Requalification CDD en CDI et ancienneté

La jurisprudence récente de la Cour de cassation précise que lorsque plusieurs CDD successifs sont requalifiés en CDI, l’ancienneté est recalculée en incluant les périodes d’intermission.

Pour l’employeur, une succession de CDD courts ne réduit donc pas l’ancienneté du salarié en cas de requalification. Le volume de jours travaillés « reconnu » juridiquement peut dépasser le volume réellement effectué.

Jeune homme à domicile comparant des contrats de travail CDI et CDD avec un tableau de jours travaillés annuels

Comparatif CDI, CDD et intérim : jours travaillés et rémunération annuelle

Critère CDI CDD (6 mois) Intérim classique CDI intérimaire
Jours ouvrés théoriques/an ~225 ~112 (prorata) Variable selon les missions ~215-225
Jours d’intermission Aucun Aucun pendant le contrat Fréquents, non rémunérés Rémunérés au minimum garanti
Indemnité de fin de contrat Non 10 % du brut (prime de précarité) 10 % du brut (IFM) Non
Congés payés intégrés au salaire Non (pris en nature) Possible (ICCP 10 %) Oui (ICCP 10 %) Non (pris en nature)
Stabilité du volume annuel Maximale Dépend du renouvellement Faible Proche du CDI

Ce tableau montre que le statut contractuel pèse davantage sur le nombre réel de jours travaillés que la base légale. CDI et CDII convergent vers un volume annuel comparable. CDD court et intérim classique s’en éloignent nettement.

Temps partiel et heures supplémentaires : deux mécanismes d’ajustement distincts

Le temps partiel réduit proportionnellement le nombre de jours (ou d’heures) travaillés, quel que soit le contrat. Un CDI à 80 % ramène le volume annuel à environ 180 jours ouvrés. Un CDD à temps partiel cumule les deux réductions.

Les heures supplémentaires n’augmentent pas le nombre de jours travaillés : elles augmentent le nombre d’heures par jour travaillé. Confondre heures supplémentaires et jours supplémentaires fausse le calcul annuel. Le repos compensateur obligatoire peut même réduire le nombre de jours effectivement travaillés sur la période concernée.

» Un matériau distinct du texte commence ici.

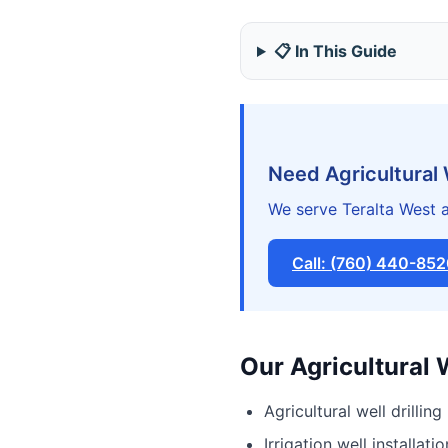
📋 In This Guide
Need Agricultural 
We serve Teralta West a
Call: (760) 440-85
Our Agricultural 
Agricultural well drilling
Irrigation well installatio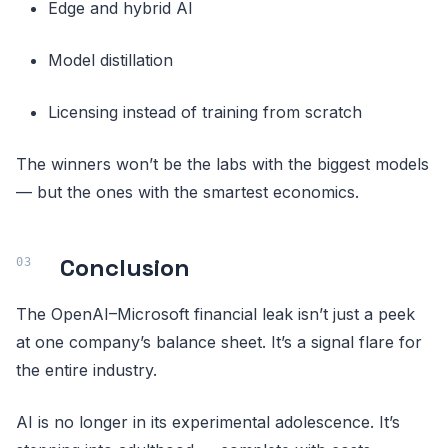
Edge and hybrid AI
Model distillation
Licensing instead of training from scratch
The winners won’t be the labs with the biggest models
— but the ones with the smartest economics.
Conclusion
The OpenAI–Microsoft financial leak isn’t just a peek
at one company’s balance sheet. It’s a signal flare for
the entire industry.
AI is no longer in its experimental adolescence. It’s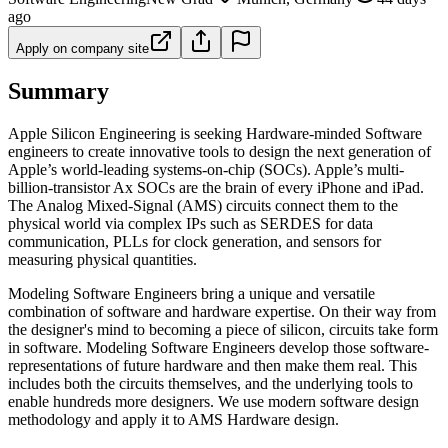
ago
Apply on company site
Summary
Apple Silicon Engineering is seeking Hardware-minded Software
engineers to create innovative tools to design the next generation of
Apple’s world-leading systems-on-chip (SOCs). Apple’s multi-
billion-transistor Ax SOCs are the brain of every iPhone and iPad.
The Analog Mixed-Signal (AMS) circuits connect them to the
physical world via complex IPs such as SERDES for data
communication, PLLs for clock generation, and sensors for
measuring physical quantities.
Modeling Software Engineers bring a unique and versatile
combination of software and hardware expertise. On their way from
the designer's mind to becoming a piece of silicon, circuits take form
in software. Modeling Software Engineers develop those software-
representations of future hardware and then make them real. This
includes both the circuits themselves, and the underlying tools to
enable hundreds more designers. We use modern software design
methodology and apply it to AMS Hardware design.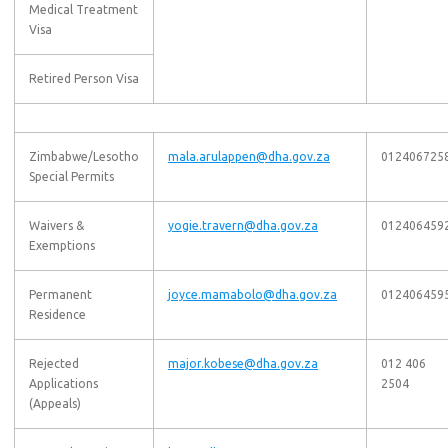
Medical Treatment
Visa
Retired Person Visa
Zimbabwe/Lesotho
mala.arulappen@dha.gov.za
012406725
Special Permits
Waivers &
yogie.travern@dha.gov.za
012406459
Exemptions
Permanent
joyce.mamabolo@dha.gov.za
012406459
Residence
Rejected
major.kobese@dha.gov.za
012 406
Applications
2504
(Appeals)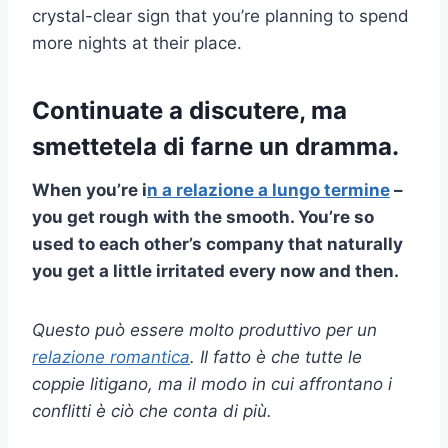
crystal-clear sign that you’re planning to spend
more nights at their place.
Continuate a discutere, ma
smettetela di farne un dramma.
When you’re i
n a
relazione a lungo termine
–
you get rough with the smooth. You’re so
used to each other’s company that naturally
you get a little irritated every now and then.
Questo può essere molto produttivo per un
relazione romantica
. Il fatto è che tutte le
coppie litigano, ma il modo in cui affrontano i
conflitti è ciò che conta di più.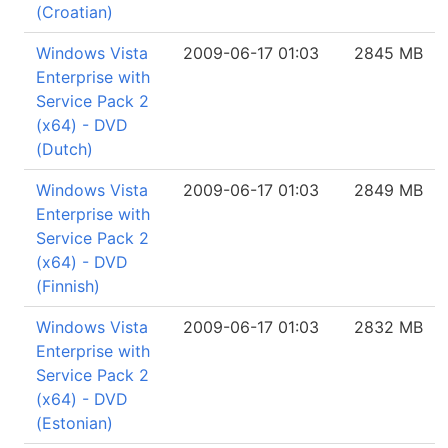
(Croatian)
Windows Vista
2009-06-17 01:03
2845 MB
Enterprise with
Service Pack 2
(x64) - DVD
(Dutch)
Windows Vista
2009-06-17 01:03
2849 MB
Enterprise with
Service Pack 2
(x64) - DVD
(Finnish)
Windows Vista
2009-06-17 01:03
2832 MB
Enterprise with
Service Pack 2
(x64) - DVD
(Estonian)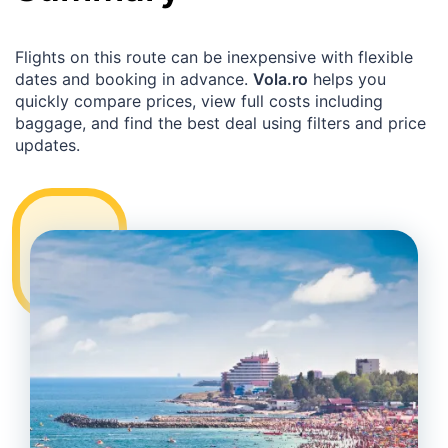
Flights on this route can be inexpensive with flexible
dates and booking in advance.
Vola.ro
helps you
quickly compare prices, view full costs including
baggage, and find the best deal using filters and price
updates.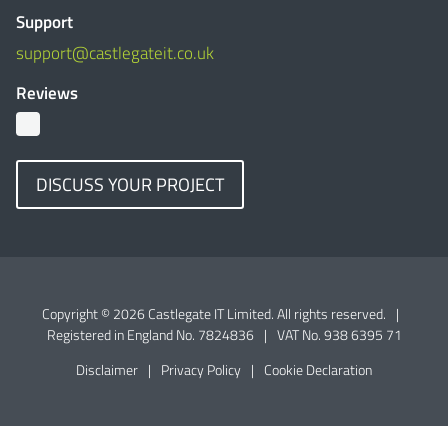
Support
support@castlegateit.co.uk
Reviews
DISCUSS YOUR PROJECT
Copyright © 2026 Castlegate IT Limited. All rights reserved.
|
Registered in England No. 7824836
|
VAT No. 938 6395 71
Disclaimer
|
Privacy Policy
|
Cookie Declaration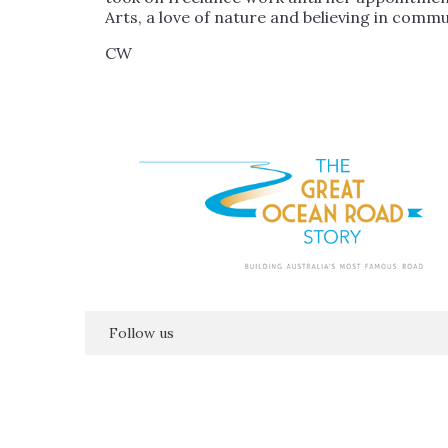
Arts, a love of nature and believing in comm
CW
Follow us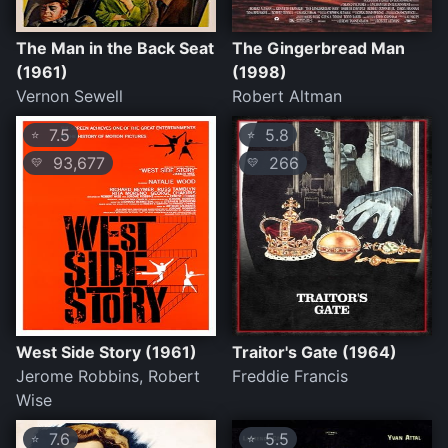
The Man in the Back Seat
The Gingerbread Man
(1961)
(1998)
Vernon Sewell
Robert Altman
7.5
5.8
⭐
⭐
93,677
266
💛
💛
West Side Story (1961)
Traitor's Gate (1964)
Jerome Robbins, Robert
Freddie Francis
Wise
7.6
5.5
⭐
⭐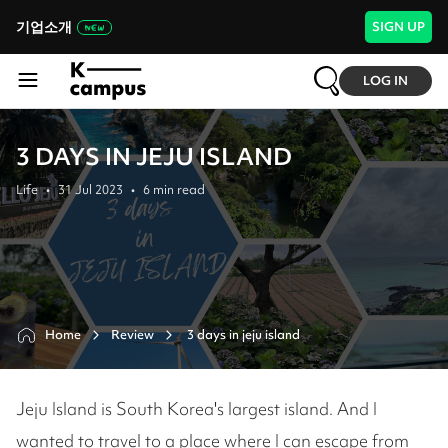
기업소개
SIGN UP
LOG IN
3 DAYS IN JEJU ISLAND
Life
•
31 Jul 2023
•
6
min read
Home
Review
 3 days in jeju island
Jeju Island is South Korea's largest island. And I
wanted to travel to a place where I can escape from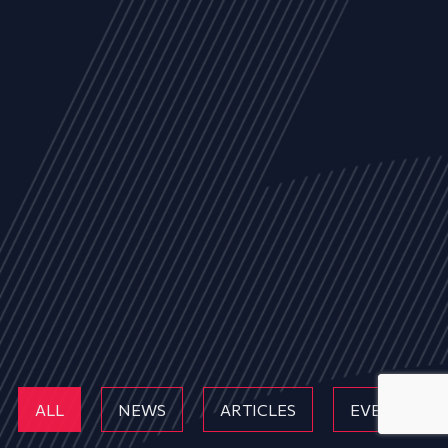
ALL
NEWS
ARTICLES
EVENTS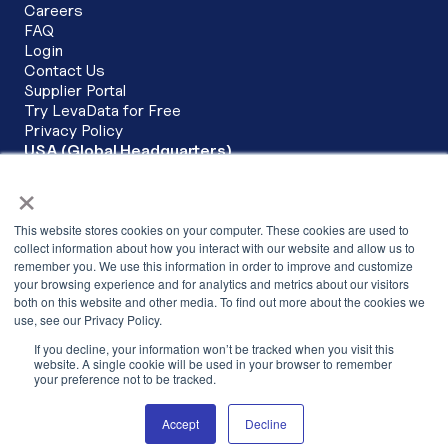
Careers
FAQ
Login
Contact Us
Supplier Portal
Try LevaData for Free
Privacy Policy
USA (Global Headquarters)
LevaData, Inc.
×
6200 Stoneridge Mall Road Corporate Commons, 3rd Floor
Pleasanton, CA 94588
This website stores cookies on your computer. These cookies are used to
+1 (279) 279-3430
collect information about how you interact with our website and allow us to
remember you. We use this information in order to improve and customize
INDIA
your browsing experience and for analytics and metrics about our visitors
LevaData Software Solutions Pvt Ltd,
both on this website and other media. To find out more about the cookies we
Cowrks, 2nd Floor, SKYVIEW 10, The
use, see our Privacy Policy.
Skyview, Hitech City Main Road,Hyderabad –
If you decline, your information won’t be tracked when you visit this
500081,Telangana, India
website. A single cookie will be used in your browser to remember
your preference not to be tracked.
+91 040-68198925
Accept
Decline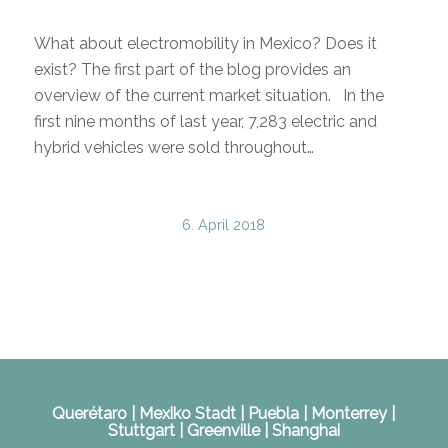
What about electromobility in Mexico? Does it
exist? The first part of the blog provides an
overview of the current market situation. In the
first nine months of last year, 7,283 electric and
hybrid vehicles were sold throughout…
6. April 2018
Querétaro | Mexiko Stadt | Puebla | Monterrey |
Stuttgart | Greenville | Shanghai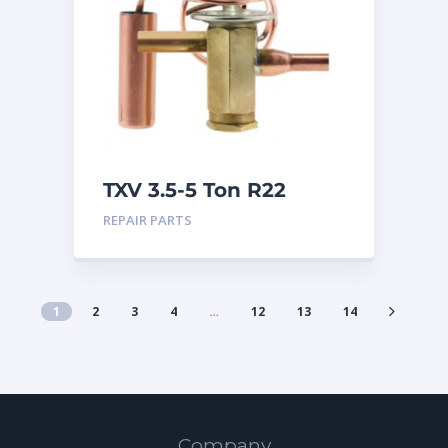
TXV 3.5-5 Ton R22
Sweat
REPAIR PARTS
1
2
3
4
…
12
13
14
Company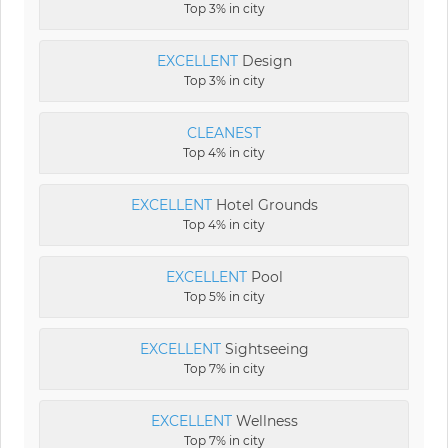
Top 3% in city
EXCELLENT
Design
Top 3% in city
CLEANEST
Top 4% in city
EXCELLENT
Hotel Grounds
Top 4% in city
EXCELLENT
Pool
Top 5% in city
EXCELLENT
Sightseeing
Top 7% in city
EXCELLENT
Wellness
Top 7% in city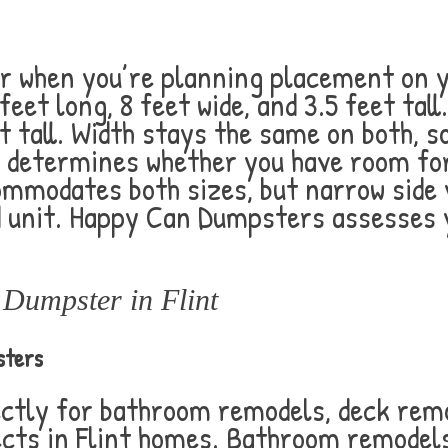
when you’re planning placement on yo
et long, 8 feet wide, and 3.5 feet tall
et tall. Width stays the same on both, so
th determines whether you have room fo
ommodates both sizes, but narrow side 
d unit. Happy Can Dumpsters assesses 
Dumpster in Flint
sters
ctly for bathroom remodels, deck rem
cts in Flint homes. Bathroom remodels 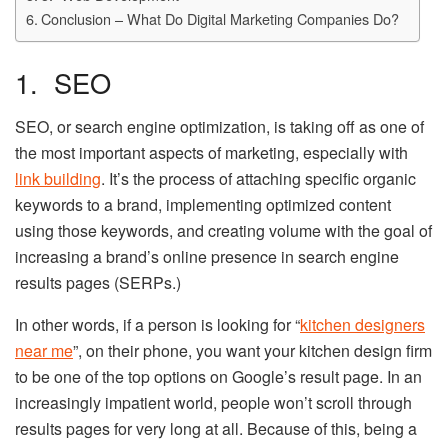
Conclusion – What Do Digital Marketing Companies Do?
1. SEO
SEO, or search engine optimization, is taking off as one of
the most important aspects of marketing, especially with
link building
. It’s the process of attaching specific organic
keywords to a brand, implementing optimized content
using those keywords, and creating volume with the goal of
increasing a brand’s online presence in search engine
results pages (SERPs.)
In other words, if a person is looking for “
kitchen designers
near me
”, on their phone, you want your kitchen design firm
to be one of the top options on Google’s result page. In an
increasingly impatient world, people won’t scroll through
results pages for very long at all. Because of this, being a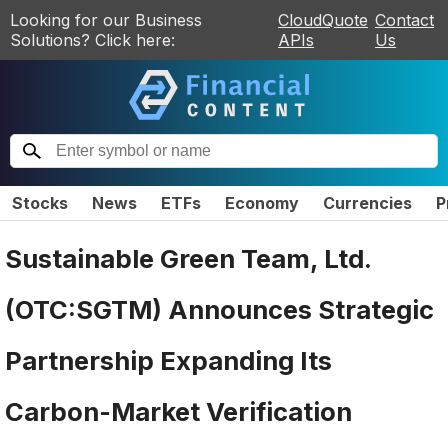
Looking for our Business
CloudQuote
Contact
Solutions? Click here:
APIs
Us
Stocks
News
ETFs
Economy
Currencies
P
Sustainable Green Team, Ltd.
(OTC:SGTM) Announces Strategic
Partnership Expanding Its
Carbon-Market Verification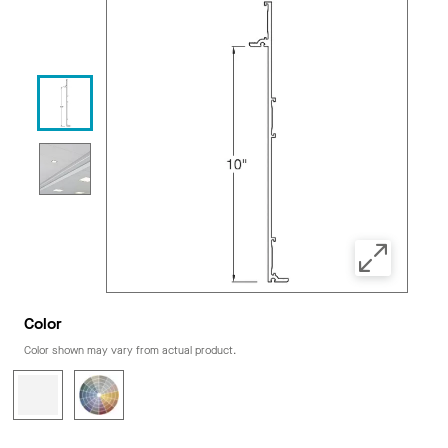
Color
Color shown may vary from actual product.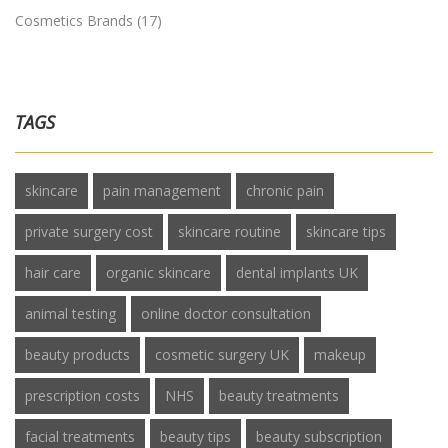
Cosmetics Brands
(17)
TAGS
skincare
pain management
chronic pain
private surgery cost
skincare routine
skincare tips
hair care
organic skincare
dental implants UK
animal testing
online doctor consultation
beauty products
cosmetic surgery UK
makeup
prescription costs
NHS
beauty treatments
facial treatments
beauty tips
beauty subscription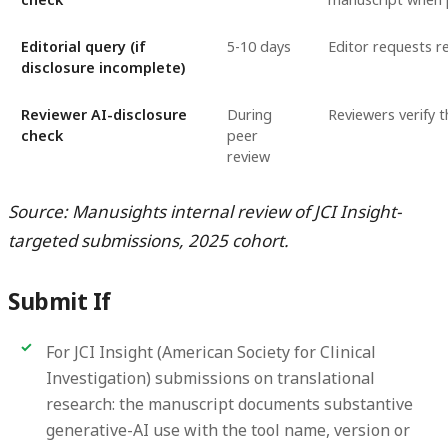
Editorial query (if
5-10 days
Editor requests r
disclosure incomplete)
Reviewer AI-disclosure
During
Reviewers verify 
check
peer
review
Source: Manusights internal review of JCI Insight-
targeted submissions, 2025 cohort.
Submit If
For JCI Insight (American Society for Clinical
Investigation) submissions on translational
research: the manuscript documents substantive
generative-AI use with the tool name, version or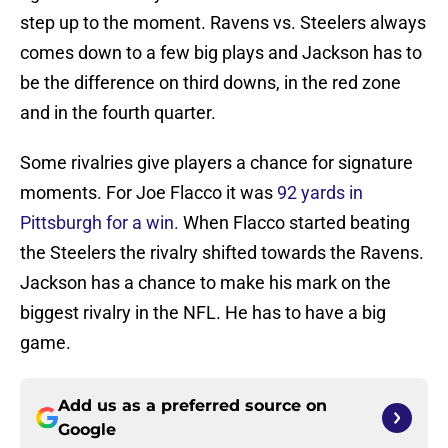
step up to the moment. Ravens vs. Steelers always
comes down to a few big plays and Jackson has to
be the difference on third downs, in the red zone
and in the fourth quarter.
Some rivalries give players a chance for signature
moments. For Joe Flacco it was
92 yards in
Pittsburgh for a win.
When Flacco started beating
the Steelers the rivalry shifted towards the Ravens.
Jackson has a chance to make his mark on the
biggest rivalry in the NFL. He has to have a big
game.
Add us as a preferred source on
Google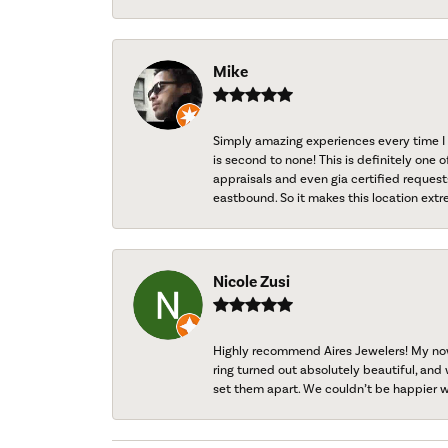
Mike
Simply amazing experiences every time I 
is second to none! This is definitely one o
appraisals and even gia certified request
eastbound. So it makes this location extr
Nicole Zusi
Highly recommend Aires Jewelers! My now-
ring turned out absolutely beautiful, and 
set them apart. We couldn’t be happier w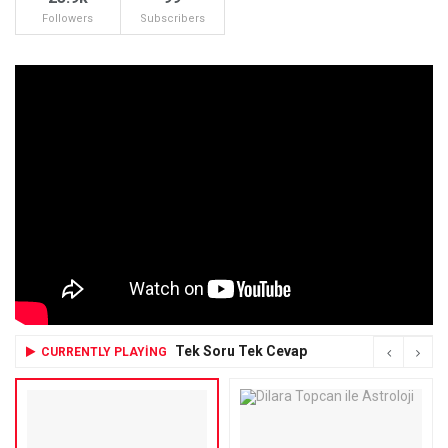
Followers
Subscribers
Tek Soru Tek Cevap
CURRENTLY PLAYING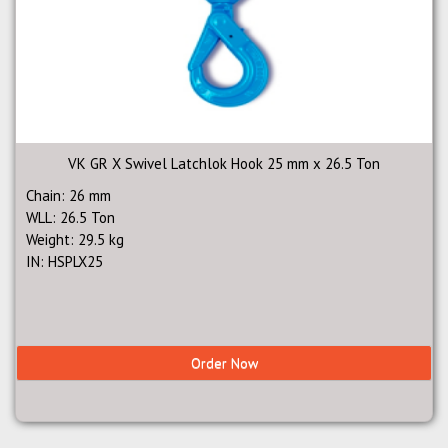
VK GR X Swivel Latchlok Hook 25 mm x 26.5 Ton
Chain: 26 mm
WLL: 26.5 Ton
Weight: 29.5 kg
IN: HSPLX25
Order Now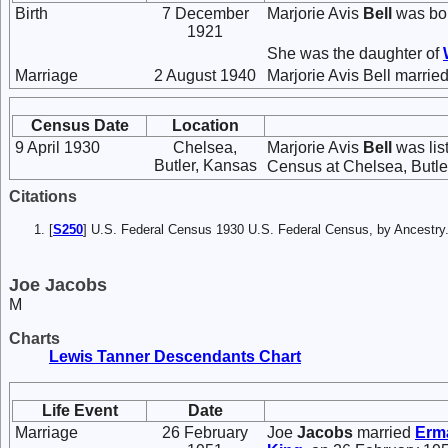
Birth
7 December
Marjorie Avis
Bell
was bor
1921
She was the daughter of
Marriage
2 August 1940
Marjorie Avis Bell marrie
Census Date
Location
9 April 1930
Chelsea,
Marjorie Avis
Bell
was lis
Butler, Kansas
Census at Chelsea, Butler
Citations
[
S250
] U.S. Federal Census 1930 U.S. Federal Census, by Ancestry
Joe Jacobs
M
Charts
Lewis Tanner Descendants Chart
Life Event
Date
Marriage
26 February
Joe
Jacobs
married
Erm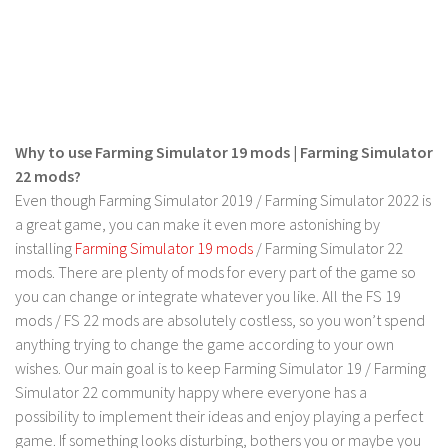
FS 19 Other
FS 19 Textures
LS 19 Addons
FS 19 Scripts
LS 19 Tutorials
Why to use Farming Simulator 19 mods | Farming Simulator
LS 19 Updates
22 mods?
Even though Farming Simulator 2019 / Farming Simulator 2022 is
Farming Simulator 17 mods
a great game, you can make it even more astonishing by
installing
Farming Simulator 19 mods
/ Farming Simulator 22
LS 17 Maps
mods. There are plenty of mods for every part of the game so
LS 17 Tractors
you can change or integrate whatever you like. All the FS 19
mods / FS 22 mods are absolutely costless, so you won’t spend
LS 17 Trailers
anything trying to change the game according to your own
LS 17 Trucks
wishes. Our main goal is to keep Farming Simulator 19 / Farming
LS 17 Combines
Simulator 22 community happy where everyone has a
possibility to implement their ideas and enjoy playing a perfect
LS 17 Cars
game. If something looks disturbing, bothers you or maybe you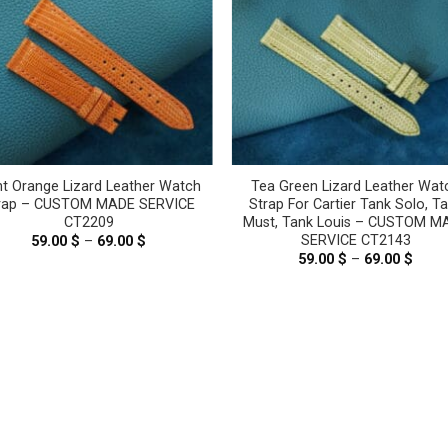
ht Orange Lizard Leather Watch
Tea Green Lizard Leather Wat
rap – CUSTOM MADE SERVICE
Strap For Cartier Tank Solo, T
CT2209
Must, Tank Louis – CUSTOM M
SERVICE CT2143
59.00
$
–
69.00
$
Price
range:
59.00
$
–
69.00
$
Price
59.00 $
range
through
59.00
69.00 $
thro
69.00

Pour un employeur qui planifie ses besoins en main-d’oeuvre, cette distinction entre volume horaire et volume journalier oriente le choix du contrat. Un besoin ponctuel mais intense (forte charge sur quelques semaines) favorise l’intérim ou le CDD. Un besoin régulier à faible amplitude horaire s’accommode mieux d’un CDI à temps partiel.

Le nombre de jours travaillés dans l’année, pris isolément, reste un indicateur trompeur. Le type de contrat, la durée effective des missions, le morcellement de l’activité et le régime horaire produisent des écarts bien plus marqués que la seule base calendaire. Nous recommandons de raisonner en jours effectivement rémunérés plutôt qu’en jours ouvrés théoriques pour comparer CDI, CDD et intérim sur une année complète.